The American Civil Liberties Union and the NAACP Legal Defense and Educational Fund filed a civil lawsuit Wednesday against Wayne County and City of Detroit, aiming to shutter the county’s annual tax foreclosure auction that includes thousands of owner-occupied properties.
"Wayne County and Detroit are creating a human catastrophe by tossing thousands of homeowners into the streets for inability to pay unlawfully assessed taxes," ACLU Legal Director Michael J. Steinberg said in a statement.
“This short-sighted practice not only violates federal law, it destabilizes families, destroys neighborhoods, and undermines the economic recovery of the region."
The lawsuit, filed on behalf of seven Detroit residents and four neighborhood organizations, claims the Wayne County treasurer’s annual auction violates the federal Fair Housing Act, disproportionately impacting African-Americans across the county. The foreclosure rate in black neighborhoods is more than 15 times higher than predominantly non-African-American areas, the complaint states.
Compounding the litany of problems, the lawsuit said, are over-inflated appraisals scattered throughout Detroit.
“The City of Detroit has failed to conduct properly the legally mandated property assessments for at least two decades,” according to the 50-page complaint, filed in Wayne County Circuit Court. “Further, after the values of homes began to drop precipitously in 2008, the City of Detroit failed to reduce the assessed values of the homes to match the actual True Cash Values, a fact which city officials have acknowledged.”
Last year, Detroit’s mayor, Mike Duggan, launched a city-wide reassessment, which is expected to wrap next year. In a statement issued Wednesday, City Treasurer David Szymanski said 2013 property assessments were legitimate, backed by sales data, and “consistent with home values across the city.”
“The City of Detroit, in partnership with the Wayne County Treasurer’s Office and others, has been taking unprecedented steps to help prevent foreclosures and keep families in their homes,” Szymanski said in a statement to The Detroit News. “This has been one of the mayor’s highest priorities. We successfully sought legislation to reduce penalties and interest and create workable payment plans that have helped to keep more than 27,000 homeowners in their homes in just the past year.

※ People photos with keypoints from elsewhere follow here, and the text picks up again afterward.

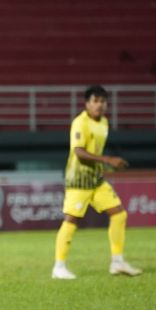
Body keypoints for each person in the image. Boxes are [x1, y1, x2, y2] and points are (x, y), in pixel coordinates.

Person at [51, 85, 142, 279]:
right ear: (87, 103)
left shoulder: (104, 123)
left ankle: (117, 262)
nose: (99, 105)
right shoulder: (80, 123)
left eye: (103, 101)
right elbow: (79, 153)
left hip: (96, 180)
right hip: (78, 180)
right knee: (71, 220)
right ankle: (59, 267)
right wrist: (108, 160)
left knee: (119, 214)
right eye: (95, 101)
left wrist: (104, 165)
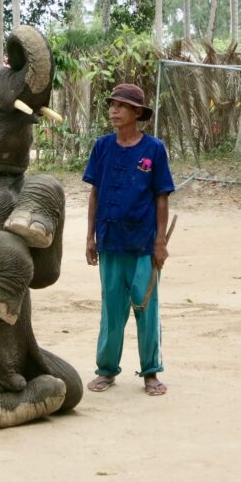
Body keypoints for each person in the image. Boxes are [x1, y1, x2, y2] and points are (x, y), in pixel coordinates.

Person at [83, 83, 175, 396]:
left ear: (137, 113)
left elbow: (161, 197)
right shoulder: (102, 147)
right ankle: (106, 370)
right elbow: (95, 193)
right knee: (111, 309)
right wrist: (90, 238)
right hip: (109, 241)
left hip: (143, 245)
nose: (114, 111)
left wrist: (160, 242)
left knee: (146, 307)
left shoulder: (154, 149)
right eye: (112, 105)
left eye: (121, 106)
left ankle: (151, 372)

In a separate statement to the News, Detroit’s top lawyer, Melvin “Butch” Hollowell, said the lawsuit is “meritless,” adding that it would violate the city’s bankruptcy-exit plan approved by a federal judge in late 2014.
“City agencies have met with representatives of the ACLU on a number of occasions to share information, and to analyze their position,” Hollowell said in a statement. “After very careful review, the city is confident that not only is the ACLU’s claim fatally flawed, as any potential claim was discharged in bankruptcy, but it is also recklessly irresponsible. It would violate compliance with the plan of adjustment, indefinitely prolong state oversight of City operations and threaten basic city services to all Detroiters."
But one of the named plaintiffs in the case, Spirlin Moore, a 77-year-old Detroit resident who’s nearly deaf and illiterate, says he is being steamrolled by the inflated assessment of his home. The city valued his home in 2013 at nearly $23,000, the complaint says — nearly 10 times what the ACLU says it’s actually worth.
The city levied a $2,000 property tax bill on Moore, “based on the over-assessed State Equalized Value,” the complaint said.
Moore, who the complaint said relies on a caretaker and moved to Detroit from Alabama in the early 1960s, couldn't afford to foot the cost.
“Mr. Moore’s outstanding water bill was added to his taxes in 2011, 2013, and 2013,” the complaint says, adding that he currently owes $5,700 in unpaid property taxes, which he can’t pay.
So: Moore's house is subject to the foreclosure auction.
"Wayne County's tax foreclosures have the most severe impact on the county's African-American community," Coty Montag, deputy director of litigation for the NAACP Legal Defense and Educational Fund, said in a statement.
The two-count lawsuit seeks a preliminary and final order to halt foreclosures and the sale of owner-occupied homes in the county, “without regard to whether a property has been over-assessed.”